Le maknae avait l'air triste, Hoseok ne sut pas pourquoi. Lui, s'il pleurait, c'était parce qu'il avait mal, vraiment mal, mais aussi parce qu'il était heureux. Est-ce que Jungkook était heureux ? Peut-être qu'il avait compris que son aîné l'était, alors il l'était également. Hoseok avait envie de le lui dire, de lui dire de pleurer et de se réjouir avec lui, plutôt que de l'empêcher de danser. Or, impossible de parler. Son corps ne lui obéissait plus depuis bien longtemps, mais aujourd'hui plus que jamais. Il se contenta de repousser la main de Jungkook avec douceur, et la musique reprit dans son esprit.
Des sonorités électroniques résonnèrent, c'était ce qu'il préférait. C'était la chanson qu'il avait présentée avec son groupe lors de leur dernier concours. Oui, il la reconnaissait, c'était elle ! Comme il l'aimait, cette chanson, comme il aimait ces paroles qui invitaient ceux qui l'écoutaient à s'accrocher, à tout donner pour leur rêve. Hoseok avait toujours rêvé d'une vie paisible, à danser et s'amuser. C'était peut-être un rêve trop facile à atteindre. Le voilà idol sans s'en rendre compte, sur le point d'entrer dans la légende de ce jeu plus populaire que n'importe quel autre.
On allait parler de lui.
On allait parler de son groupe.
On allait parler de Niki.
Ils allaient être connus, aussi connus que lui, et leur histoire tragique plairait au public – c'était pour cette histoire, il en était convaincu, qu'on l'avait recruté alors même qu'il était blessé. Ils allaient recevoir un immense soutien, et Niki et les autres en jouiraient toute leur vie qui en deviendrait plus confortable que dans leurs rêves les plus fous.

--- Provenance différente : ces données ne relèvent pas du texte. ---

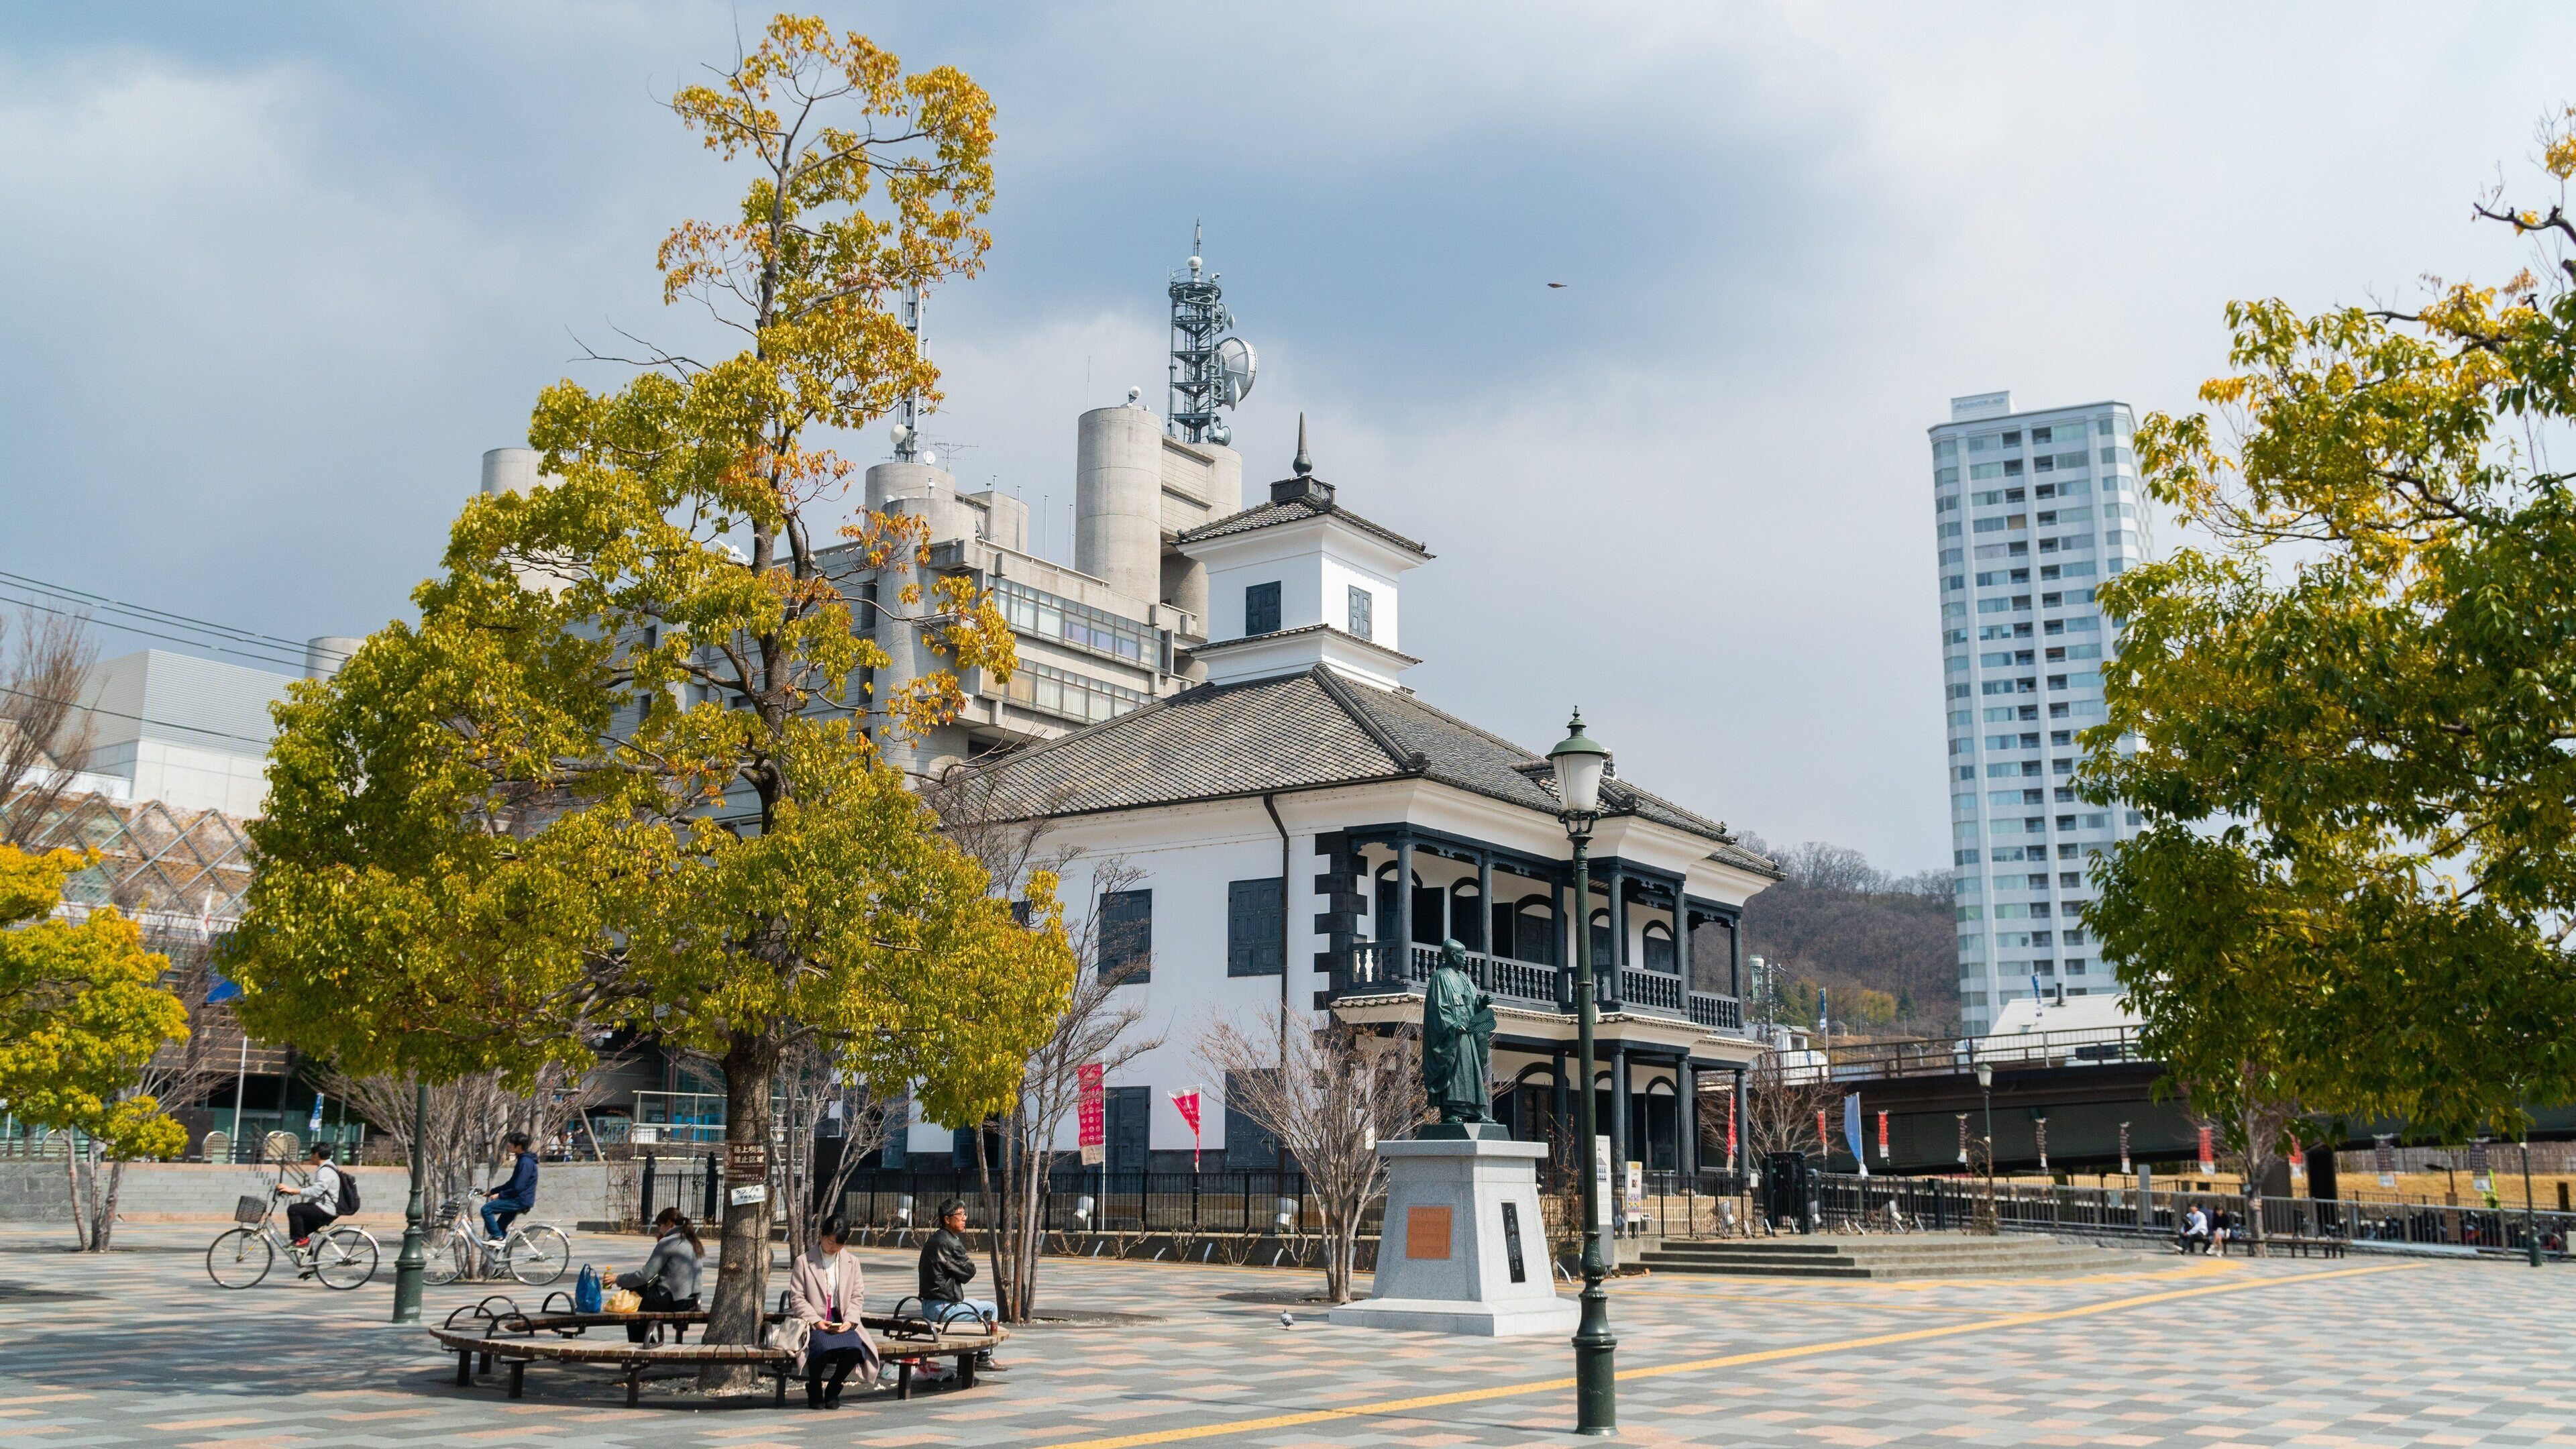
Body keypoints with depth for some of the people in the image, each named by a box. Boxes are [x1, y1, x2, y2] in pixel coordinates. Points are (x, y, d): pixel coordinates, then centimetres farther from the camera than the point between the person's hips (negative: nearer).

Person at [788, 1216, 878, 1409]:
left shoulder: (852, 1262, 14)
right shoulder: (804, 1261, 4)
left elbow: (858, 1296, 11)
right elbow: (796, 1298, 0)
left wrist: (849, 1320, -7)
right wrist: (815, 1321, -13)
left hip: (842, 1322, 3)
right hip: (814, 1323, -3)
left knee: (854, 1348, -30)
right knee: (824, 1348, -36)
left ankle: (833, 1390, -1)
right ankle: (814, 1389, -4)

En signant, Hoseok n'avait pas simplement sauvé Niki... il avait assuré à son groupe une carrière mondiale, un avenir digne de celui des meilleurs groupes de danse.
« Je ne regrette rien, » murmura-t-il.
Le bruit d'un sanglot lui parvint ; Jungkook l'avait relâché, désormais il reculait lentement... mais Hoseok ne le voyait pas ni ne le regardait. Il regardait le miroir sans y voir rien d'autre que les visages de ceux qui lui avaient permis de tenir si longtemps, à commencer par ceux de ses parents, souriants. Il ne les avait pourtant pas quittés avec le sourire. Ils avaient tous les trois beaucoup pleuré lorsque Hoseok avait été appelé pour l'ouverture des Rookie Games. Or, ses parents, ils avaient compris. Ils avaient compris ce qu'il avait fait, et désormais ils souriaient, tout comme Hoseok qui souriait malgré les larmes. Il ne voulait pas qu'ils pleurent.
Des mouvements tantôt souples, tantôt saccadés, il reproduisait à la perfection une chorégraphie qu'il n'avait plus pratiquée depuis plusieurs semaines. Tout son être était mobilisé, au point que la douleur s'était évanouie. Devant Hoseok, ce n'était plus un miroir, mais la foule venue assister au concours – foule parmi laquelle se trouvait sa famille qui l'observait d'un œil bienveillant et approbateur, visiblement fière, si fière de lui. Le danseur s'appuyait sans hésiter sur sa cheville blessée, et il s'amusait, et son cœur palpitait, et il vivait, il vivait comme il n'avait jamais vécu. Une euphorie douce, l'ivresse du hip-hop, et la certitude qu'il avait profité de chaque instant, si infime soit-il.
Non, il ne regrettait rien de son existence.
Il ne ressentait aucune douleur, aussi vive soit-elle. Aucune douleur dans la cheville, aucune douleur dans le poignet.
Tout devint noir.
Il ne regrettait rien.
Je n'aurais jamais pu envisager ma vie
Autrement que rythmée par le rap, par la danse.
Alors si mon talent peut faire la différence,
Pour sauver ton rêve, soit, je paierai le prix.